### TASK TO CARRY OUT
Each line of the entries below that includes "time" belongs in your answer.

### EXERCISE INPUTS
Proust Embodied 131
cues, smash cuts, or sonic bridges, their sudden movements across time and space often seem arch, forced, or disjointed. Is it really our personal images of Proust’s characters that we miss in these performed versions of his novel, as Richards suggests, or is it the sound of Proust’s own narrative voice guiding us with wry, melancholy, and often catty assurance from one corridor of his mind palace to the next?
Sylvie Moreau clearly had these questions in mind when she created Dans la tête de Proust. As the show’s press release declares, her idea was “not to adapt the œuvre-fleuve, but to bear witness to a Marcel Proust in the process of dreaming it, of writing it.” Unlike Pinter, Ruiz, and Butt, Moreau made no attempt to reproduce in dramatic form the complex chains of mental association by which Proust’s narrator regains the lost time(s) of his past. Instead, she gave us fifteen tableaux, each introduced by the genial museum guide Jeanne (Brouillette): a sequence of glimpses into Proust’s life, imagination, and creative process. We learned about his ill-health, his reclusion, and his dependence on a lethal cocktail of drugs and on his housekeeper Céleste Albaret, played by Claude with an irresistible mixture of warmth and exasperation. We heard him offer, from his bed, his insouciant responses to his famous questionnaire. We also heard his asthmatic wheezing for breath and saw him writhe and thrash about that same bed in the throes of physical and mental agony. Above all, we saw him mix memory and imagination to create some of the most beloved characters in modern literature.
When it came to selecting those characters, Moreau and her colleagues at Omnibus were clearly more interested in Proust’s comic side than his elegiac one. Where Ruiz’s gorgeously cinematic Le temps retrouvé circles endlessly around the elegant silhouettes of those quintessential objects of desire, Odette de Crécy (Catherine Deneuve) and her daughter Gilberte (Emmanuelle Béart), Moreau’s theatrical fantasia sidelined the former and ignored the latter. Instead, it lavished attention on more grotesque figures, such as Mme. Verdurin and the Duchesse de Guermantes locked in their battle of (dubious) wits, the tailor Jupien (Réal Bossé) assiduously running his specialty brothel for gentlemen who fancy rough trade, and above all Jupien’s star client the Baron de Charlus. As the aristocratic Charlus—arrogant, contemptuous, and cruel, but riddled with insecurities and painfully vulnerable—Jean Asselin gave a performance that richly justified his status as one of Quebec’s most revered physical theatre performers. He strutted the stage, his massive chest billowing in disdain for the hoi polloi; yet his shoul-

---

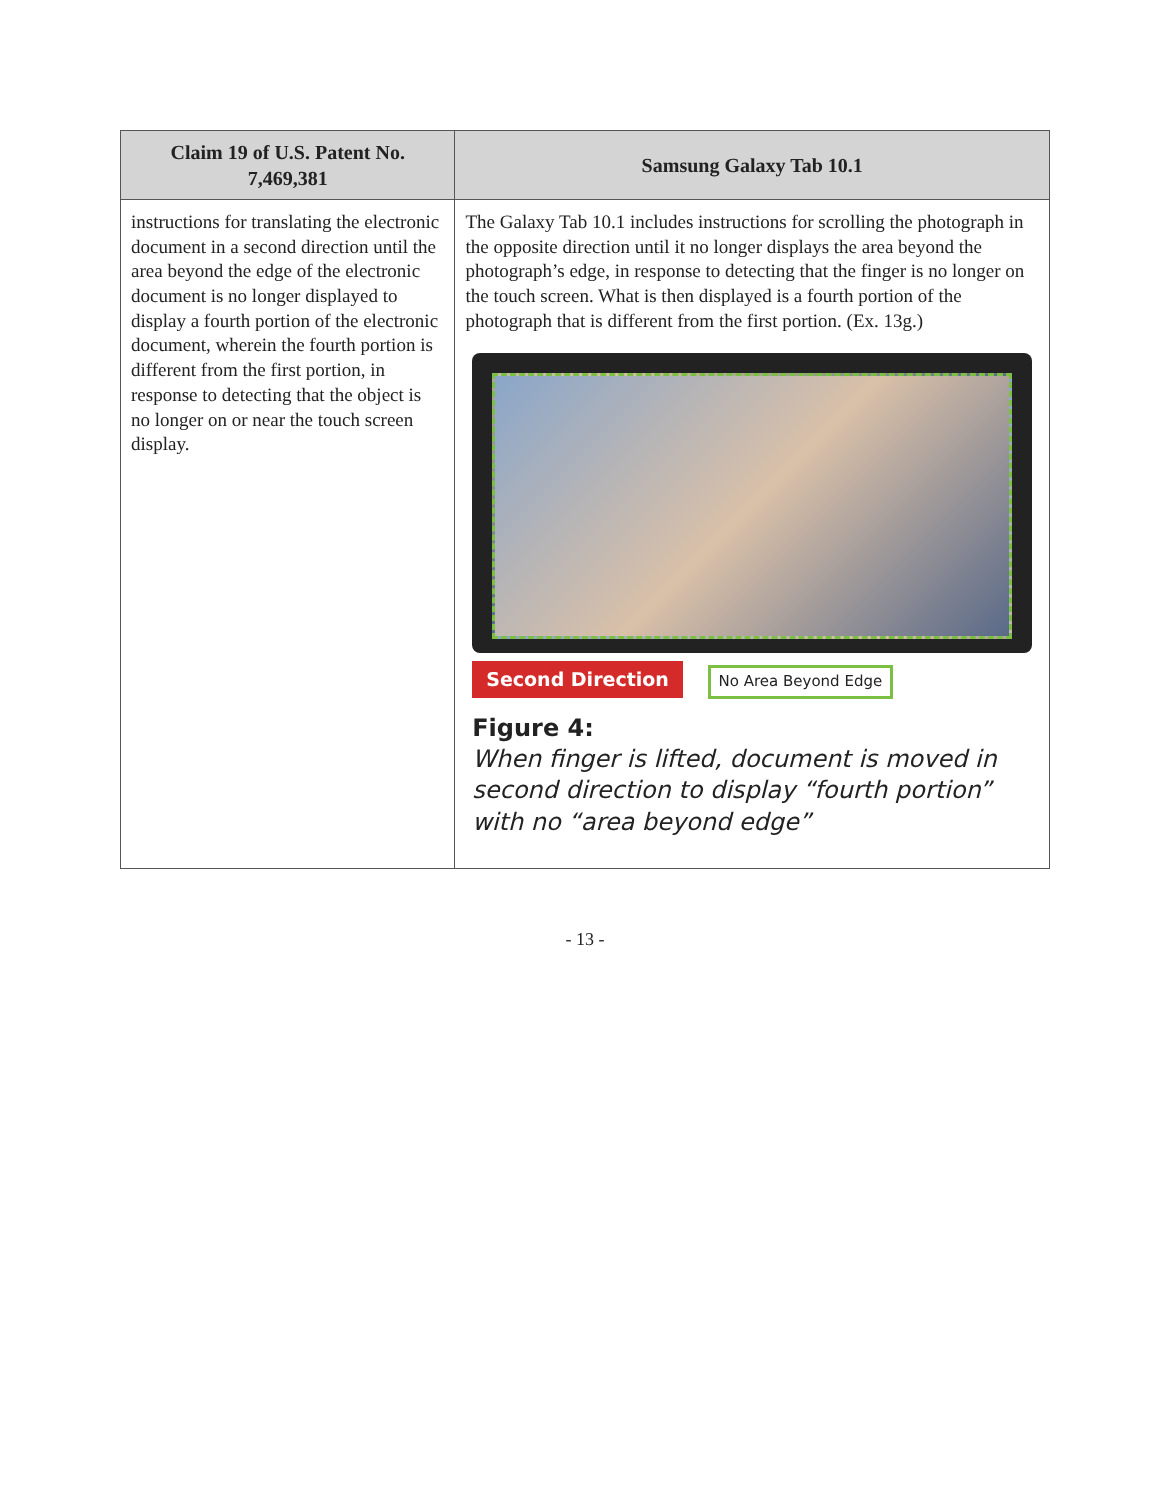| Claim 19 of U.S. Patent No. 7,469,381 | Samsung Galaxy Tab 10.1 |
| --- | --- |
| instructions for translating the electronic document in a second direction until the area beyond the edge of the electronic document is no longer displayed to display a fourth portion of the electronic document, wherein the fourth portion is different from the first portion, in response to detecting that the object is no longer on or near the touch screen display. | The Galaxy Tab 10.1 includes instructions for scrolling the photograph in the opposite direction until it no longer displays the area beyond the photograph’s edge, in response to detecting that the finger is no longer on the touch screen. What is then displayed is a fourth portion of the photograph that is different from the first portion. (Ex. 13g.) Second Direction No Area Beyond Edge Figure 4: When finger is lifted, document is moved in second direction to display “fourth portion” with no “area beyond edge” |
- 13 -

### SOLVED PROBLEM
cues, smash cuts, or sonic bridges, their sudden movements across time and space often seem arch, forced, or disjointed. Is it really our personal images of Proust’s characters that we miss in these performed versions of his novel, as Richards suggests, or is it the sound of Proust’s own narrative voice guiding us with wry, melancholy, and often catty assurance from one corridor of his mind palace to the next?
Sylvie Moreau clearly had these questions in mind when she created Dans la tête de Proust. As the show’s press release declares, her idea was “not to adapt the œuvre-fleuve, but to bear witness to a Marcel Proust in the process of dreaming it, of writing it.” Unlike Pinter, Ruiz, and Butt, Moreau made no attempt to reproduce in dramatic form the complex chains of mental association by which Proust’s narrator regains the lost time(s) of his past. Instead, she gave us fifteen tableaux, each introduced by the genial museum guide Jeanne (Brouillette): a sequence of glimpses into Proust’s life, imagination, and creative process. We learned about his ill-health, his reclusion, and his dependence on a lethal cocktail of drugs and on his housekeeper Céleste Albaret, played by Claude with an irresistible mixture of warmth and exasperation. We heard him offer, from his bed, his insouciant responses to his famous questionnaire. We also heard his asthmatic wheezing for breath and saw him writhe and thrash about that same bed in the throes of physical and mental agony. Above all, we saw him mix memory and imagination to create some of the most beloved characters in modern literature.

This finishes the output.